Cannes 2014 - "Grace de Monaco" : une ouverture entre glamour et polémique

Festival de Cannes

EVENEMENT – La 67e édition du Festival de Cannes débute mercredi avec la projection en avant-première mondiale de "Grace de Monaco", le film d’Olivier Dahan, avec Nicole Kidman. Un long-métrage que les enfants de la princesse refusent de soutenir, après avoir pourtant donné leur feu vert au projet. Explications.

Avec "Grace de Monaco", le 67e Festival de Cannes s’ouvre sur une première polémique. Albert, Caroline et Stéphanie, les enfants de la princesse défunte, ont en effet annoncé qu’ils n’assisteraient pas à la projection en avant-première mondiale, ce mercredi soir sur la Croisette. Dans une interview accordée le week-dernier à Nice-Matin, la princesse Stéphanie estimait que "ce film n’aurait jamais du exister", estimant qu’il "ne fait pas l’éloge de Monaco, ni du grand homme qu’était mon père, le prince Rainier".

"Je n’ai jamais voulu les blesser", assure le réalisateur Olivier Dahan à metronews, rencontré mardi à Cannes. Ce qu’il faut savoir, c’est qu’ils n’ont pas vu le film qu’ils critiquent… mais qu’ils avaient donné leur accord au scénario.
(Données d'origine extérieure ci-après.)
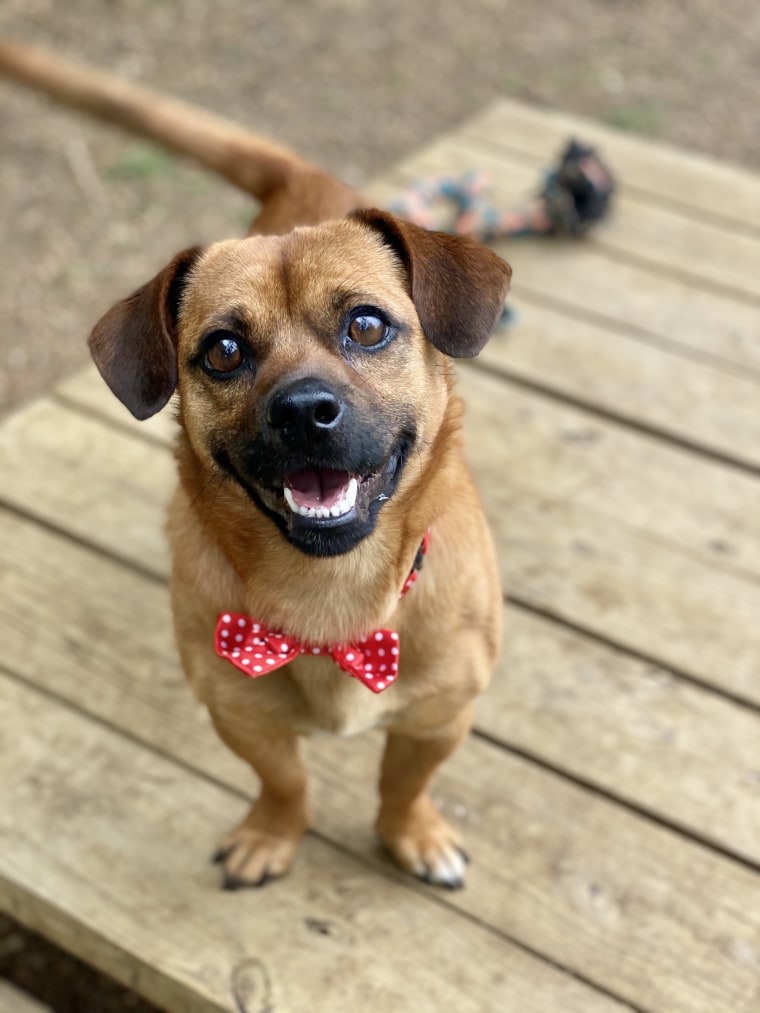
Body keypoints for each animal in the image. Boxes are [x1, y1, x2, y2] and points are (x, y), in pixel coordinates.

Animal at [1, 37, 512, 887]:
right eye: (223, 350)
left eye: (367, 325)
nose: (303, 410)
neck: (331, 599)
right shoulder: (239, 713)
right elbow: (286, 782)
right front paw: (272, 835)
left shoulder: (442, 715)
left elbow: (402, 783)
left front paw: (413, 833)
Je leur avais présenté, par politesse, ils l’ont annoté et j’ai pris en considération certaines de leurs remarques. Pas toutes mais plusieurs. Ensuite ils nous ont donné les autorisations de tourner à Monaco. Bref s’ils avaient voulu l’empêcher, ils auraient pu !".

Pas question de faire un biopic classique

A l’écran, Nicole Kidman et Tim Roth incarnent un couple aux relations plus complexes que le mythe entretenu par le Rocher au fil des années. Et présente une Grace Kelly frustrée par sa décision d’arrêter le cinéma, tandis que son époux, distant, bataille avec De Gaulle, désireux de contraindre la principauté à l’impôt. "Les Grimaldi veulent contrôler leur image et je le comprends parfaitement", observe Olivier Dahan. "Mais dans mon esprit, il n’a jamais été question de faire un biopic classique. Je n’aime pas ça. Raconter l’histoire de couple de manière factuelle ne m’intéressait pas. Ce que je voulais, c’est réaliser un portrait. Ce n’est pas tout à fait la même chose."
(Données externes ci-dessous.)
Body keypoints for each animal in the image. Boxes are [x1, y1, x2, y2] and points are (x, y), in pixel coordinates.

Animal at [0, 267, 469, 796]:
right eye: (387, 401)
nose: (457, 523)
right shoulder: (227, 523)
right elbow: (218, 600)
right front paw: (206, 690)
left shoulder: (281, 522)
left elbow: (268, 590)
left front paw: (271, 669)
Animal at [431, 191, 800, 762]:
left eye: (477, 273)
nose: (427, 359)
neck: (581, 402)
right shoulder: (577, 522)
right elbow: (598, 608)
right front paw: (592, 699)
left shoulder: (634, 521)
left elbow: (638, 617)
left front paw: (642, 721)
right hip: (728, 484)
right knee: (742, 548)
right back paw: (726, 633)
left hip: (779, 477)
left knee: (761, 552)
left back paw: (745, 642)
Ce qui explique pourquoi le scénario prend quelques libertés, parfois surprenantes, avec la réalité historique. Ainsi Alfred Hitchcock n’a jamais pris l’avion pour Monaco afin de convaincre Grace de faire son retour à Hollywood en tournant dans Pas de Printemps pour Marnie. Tandis que De Gaulle n’a jamais mis les pieds au Bal de la Croix-Rouge, en 1962, à l’invitation de la princesse, au pic de la crise entre Paris et la principauté. Autant de licences "poétiques" au service de la vision de l’auteur de La Môme.

Tordre le cou aux contes de fées

"Pour moi Grace de Monaco raconte l’histoire d’une femme qui est actrice depuis l’âge de 12 ans et qui décide d’arrêter sa carrière du jour au lendemain", insiste Olivier Dahan. "Je voulais aussi tordre le cou aux contes de fées qu’on vent encore aujourd’hui aux petites filles. Pour moi la princesse Grace est une métaphore des choix que doivent faire les femmes de nos jours. Entre le mariage, les enfants, le travail, la passion... Ce qui la rend à mon sens très actuelle."